Effective liquid filtration in municipal treatment delivers public health protection by removing pathogens before they reach the tap, reduces chemical usage by lowering the organic load that would otherwise require higher chlorine doses, improves taste and odor by removing naturally occurring compounds like geosmin, extends infrastructure service life by reducing membrane fouling, and enables water reuse and environmental protection by treating wastewater before discharge.
Conclusion
Ensuring the availability of clean and safe drinking water is the fundamental goal of municipal water treatment. Through a series of meticulous processes, water sourced from rivers, lakes, or reservoirs undergoes purification to remove contaminants and pathogens. This critical undertaking not only safeguards public health by adhering to stringent regulatory standards but also enhances the overall quality and reliability of the water supply for residential, commercial, and industrial purposes.

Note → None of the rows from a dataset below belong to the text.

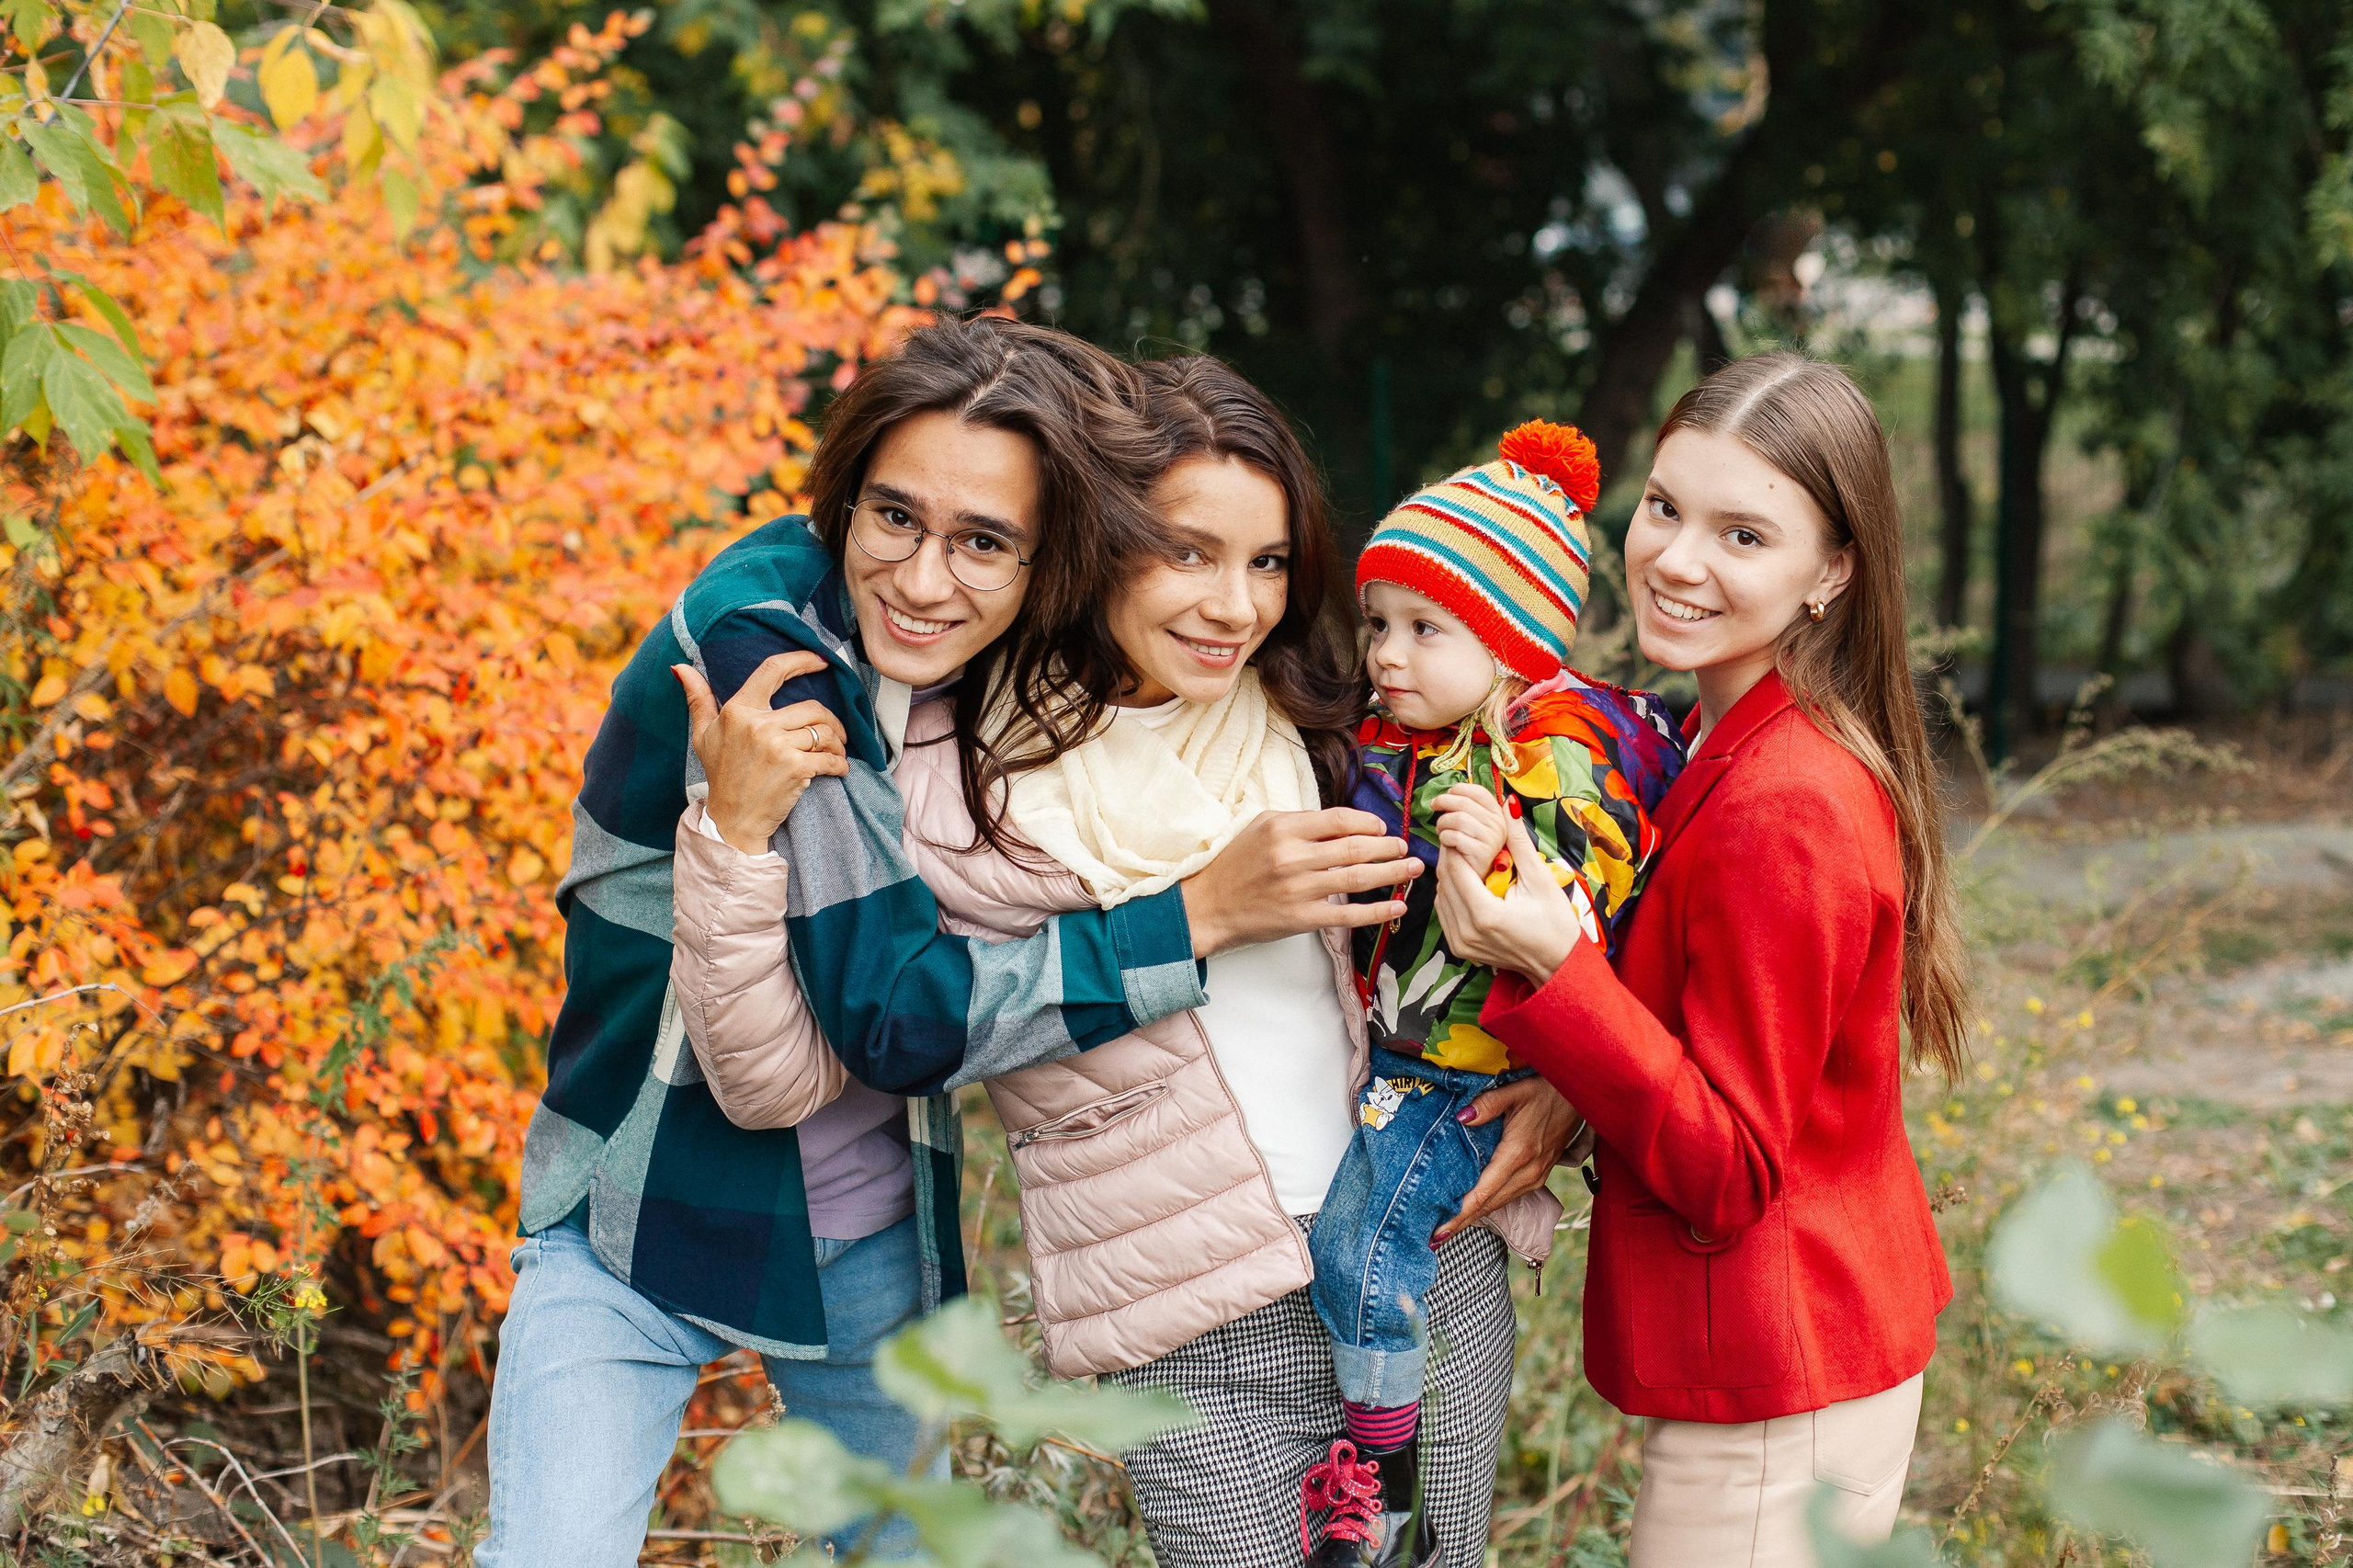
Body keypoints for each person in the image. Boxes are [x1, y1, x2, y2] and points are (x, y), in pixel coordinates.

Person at [482, 319, 1427, 1567]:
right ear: (845, 503)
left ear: (1054, 560)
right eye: (894, 519)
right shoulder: (771, 657)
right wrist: (1190, 916)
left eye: (985, 541)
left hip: (864, 1223)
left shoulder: (1011, 682)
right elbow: (894, 1020)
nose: (927, 580)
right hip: (642, 1196)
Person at [669, 355, 1580, 1568]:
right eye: (1190, 553)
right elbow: (782, 1074)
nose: (1235, 606)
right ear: (1097, 544)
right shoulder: (949, 780)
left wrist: (1572, 1089)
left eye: (1268, 564)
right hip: (1192, 1323)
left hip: (1421, 1265)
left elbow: (1558, 900)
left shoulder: (1328, 717)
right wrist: (730, 839)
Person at [1427, 353, 1969, 1568]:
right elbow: (1713, 1032)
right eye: (1666, 506)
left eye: (1743, 533)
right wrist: (1573, 1090)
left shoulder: (1790, 799)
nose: (1675, 558)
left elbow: (1732, 1163)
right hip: (1795, 1363)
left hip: (1789, 1389)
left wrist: (1551, 963)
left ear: (1832, 571)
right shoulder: (1716, 734)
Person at [1301, 422, 1688, 1568]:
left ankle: (1377, 1470)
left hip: (1458, 1076)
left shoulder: (1552, 755)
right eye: (1377, 623)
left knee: (1359, 1241)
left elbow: (1573, 912)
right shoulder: (1409, 732)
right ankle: (1389, 1466)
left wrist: (1502, 853)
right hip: (1404, 1055)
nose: (1388, 652)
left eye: (1426, 627)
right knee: (1357, 1234)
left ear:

If you require filtration solutions for your municipal water treatment plant, explore Brother Filtration’s range of filtration systems and filters today. These solutions are designed to optimize water quality and efficiency, meeting the diverse needs of modern water treatment facilities.
Frequently Asked Questions
How do municipalities clean water?
Through five main steps: chemical addition, coagulation and flocculation, sedimentation, filtration, and disinfection. Many modern plants add advanced steps including ozonation, UV treatment, and activated carbon adsorption.
What are the four types of water filtration systems?
Mechanical filtration, adsorption filtration (activated carbon), membrane filtration (MF, UF, NF, RO), and biological filtration. Municipal systems typically use all four in sequence.
What type of filtration is best for drinking water water filtration systems in municipalities?
Ultrafiltration combined with UV disinfection for municipal scale treatment. Reverse osmosis for home use requiring the broadest contaminant removal. The most common water filtration systems in municipalities are Granular media filtration and membrane filtration (ultrafiltration) are the most widely deployed globally.
What water filter removes Giardia and Cryptosporidium?
Any filter with an absolute pore size of 1 micron or smaller, including ultrafiltration, microfiltration, and reverse osmosis. NSF/ANSI Standard 53 certified filters are verified for cyst removal.
What are the 4 methods to purify water and primary types of filtration in water treatment?
Filtration, disinfection, sedimentation, and coagulation are the four foundational methods used across virtually all municipal treatment systems. The three primary types of filtration in water treatment are Physical or mechanical filtration, chemical filtration (adsorption), and biological filtration.